Posted on 09/20/2009 6:22:46 PM PDT by Jedediah

http://www.jpost.com/servlet/Satellite?apage=1&cid=1249418627506&pagename=JPost%2FJPArticle%2FShowFull

"Then Moses and the elders of Israel charged all the people as follows: 'Keep the entire commandment that I am commanding you today. On the day that you cross over the Jordan into the land that the Lord your God is giving you, you shall set up great stones and cover them with plaster. You shall write on them all the words of this law when you have crossed over." (Deuteronomy 27:1-3).

Rubble on floor may have fallen from the ceiling during earthquakes since the cavern was fashioned.

Built on the foundations of an ancient Byzantine church, the Greek Orthodox Church of St. George is home to the oldest, most precise map of biblical Israel and the surrounding areas. The church is northwest of Madaba, a provincial town of the Roman Empire that is now a Jordanian village. During the reign of Justinian (527-565 CE), the long central hall of the cross-shaped Byzantine structure was covered from wall to wall by the Madaba Map, which originally spanned 94 square meters, though only 25 are preserved. The map (see Page 36) identifies Jerusalem and the Jordan Valley with astounding accuracy, and depicts a site called Galgala near Jericho. The Greek inscription next to Galgala reads Dodekaliton, which translates as "Twelve Stones." The inscription was believed to refer to the 12 stones the Israelites carried from the Jordan River bed and set up in Gilgal (Joshua 4). However, it is also possible that these stones are those mentioned in the above passage from Deuteronomy. In that passage, Moses commanded the Israelites to inscribe "all the words of this law" on large plastered stones after they crossed the Jordan near Jericho.
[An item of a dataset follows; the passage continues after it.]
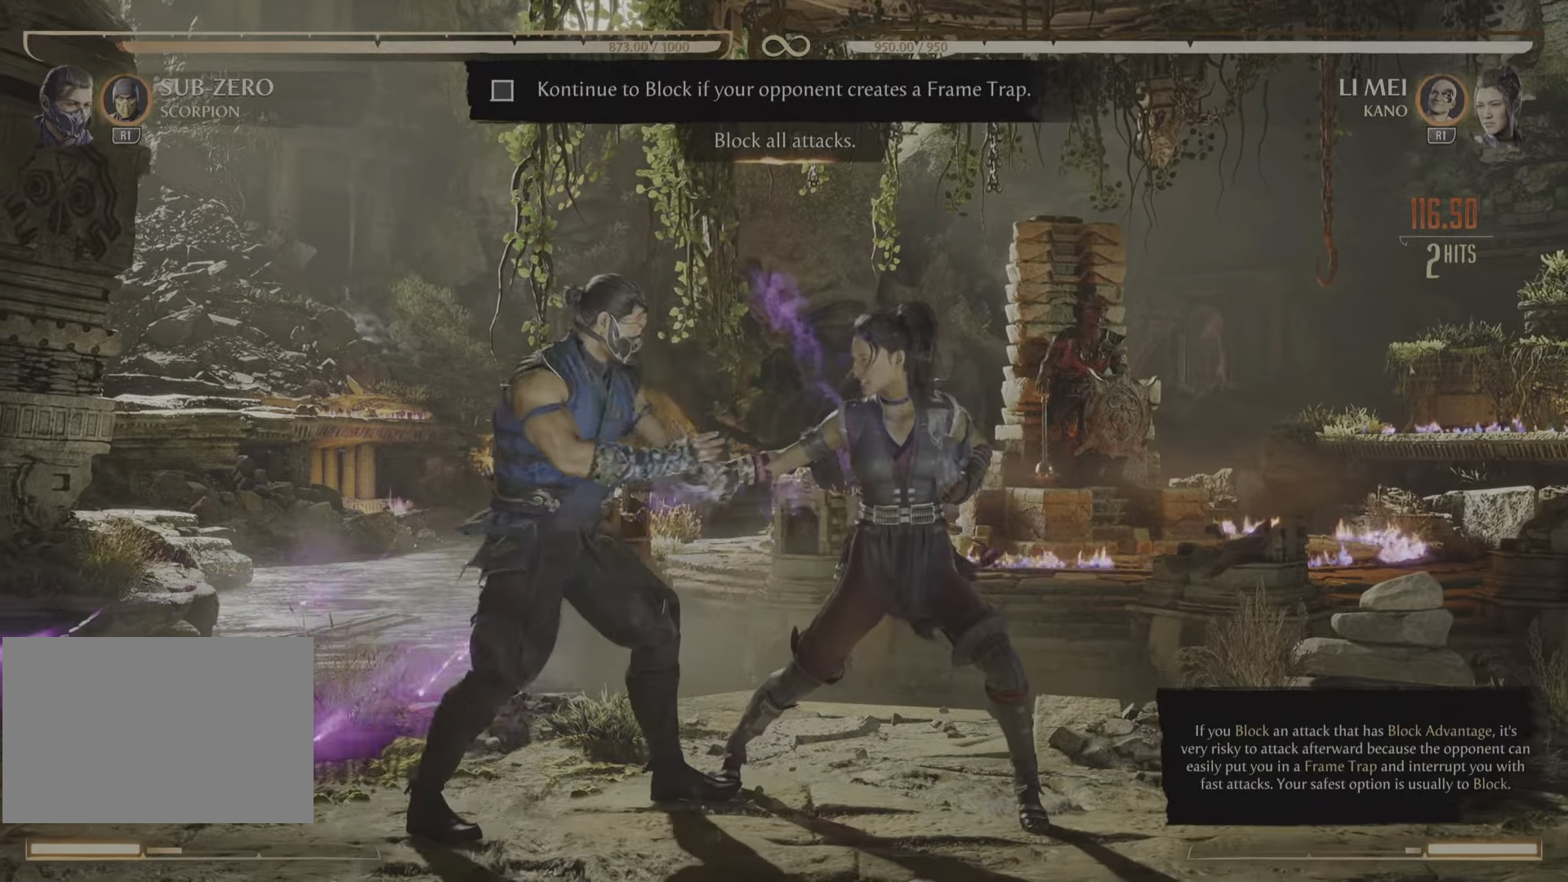
{"buttons": ["R2"], "events": []}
Galgala, so accurately located by the Madaba Map, is believed to be the site recently discovered by Prof. Adam Zertal and a team from the University of Haifa which has been surveying the region since 1978. They unearthed a huge man-made cavern 30 feet underground, which they believe may have been a quarry that was already sacred to ancient Christians.

The largest man-made cavern in Israel, the excavation is about 100 yards long, 40 yards wide and four yards high. Inside, Zertal and his team found a ceiling supported by 22 huge columns bearing various carved symbols. Thirty-one crosses were discovered, in addition to a possible zodiac and the symbol of a Roman legion. Recesses for holding oil lamps were found in the columns, along with holes to which animals hauling stones out of the cavern could have been tied. The column carvings and fragments of pottery enabled Zertal to date the cavern back at least as far as the beginning of the Common Era, and the multitude of crosses leads him to believe it might have also functioned as a monastery and hiding place.
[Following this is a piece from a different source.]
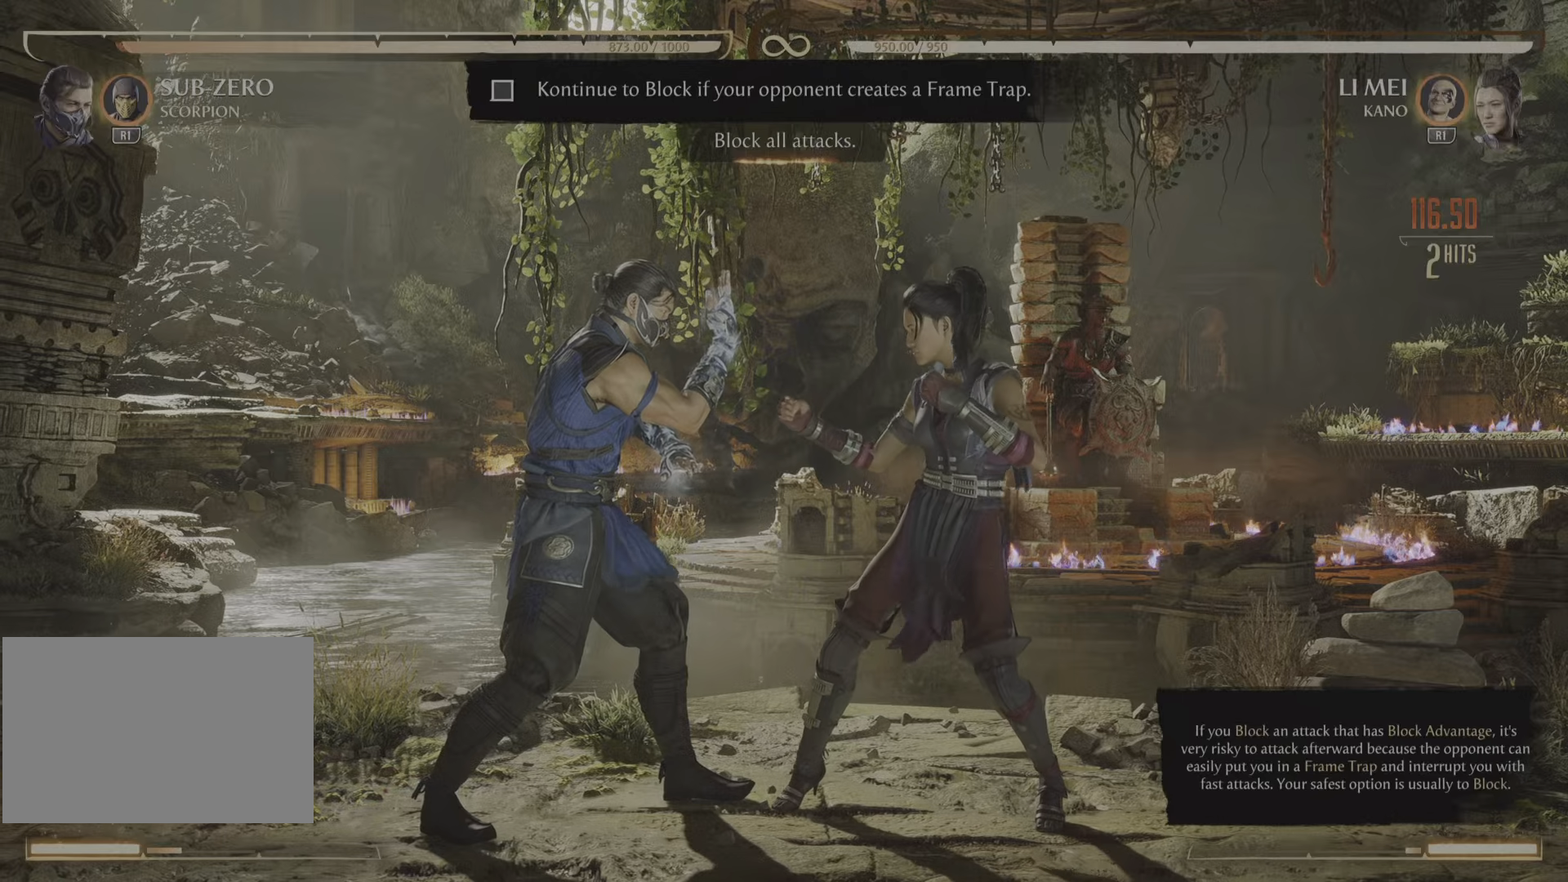
{"buttons": [], "events": [[167, "R2", "up"]]}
Rumored to be haunted, the cave had been known to local Beduin for centuries. Zertal explained that one of the first visitors to the cave contracted "cave fever" or a parasite, which may have been the reason the Beduin thought the cave was bewitched.

Working on the theory that the site may have also seen use as an ancient quarry, Zertal and his team are examining microorganisms in the stones to determine where they might have been transferred. Their next move is to date the symbols on the pillars and compare them to other Jewish, Roman and Christian sites in the Jordan Valley.

According to the Civil Administration for Judea and Samaria, Zertal has only received a permit to survey the northern part of the Jordan Valley, and the cavern is south of the survey boundaries. In order to begin excavating, Zertal says his team will have to raise NIS 1 million. Once excavation is permitted, his next step is to examine the rubble on the floor before removing it, hopefully to reveal coins.

Though he would like the cave to open to the public, Zertal appreciates the great amount of work this would require. "We would need to build a road and an entrance, install electricity, and raise money for a visitor's center," he says.

THE MOST perplexing question, according to Zertal, the answer to which might support the notion that this is where the "great stones" described in Deuteronomy were quarried, inscribed and left for safekeeping, is why anyone would dig such a large quarry with such a narrow entrance so far underground. The Madaba Map may shed some light on this mystery. Zertal explained that scholars had always supposed that "12 stones" referred to the biblical story of the stones removed from the Jordan River bed to commemorate the miracle that the river stopped flowing when the Israelites passed over it. However, the discovery of this cave suggests that the "12 stones" inscription on the map may refer to the location of the "master copy" stones of Deuteronomy and Joshua 8. Though this theory appears to provide a logical reason for the quarry being constructed underground, Zertal points out that "it is just a theory" and "much more research needs to be done."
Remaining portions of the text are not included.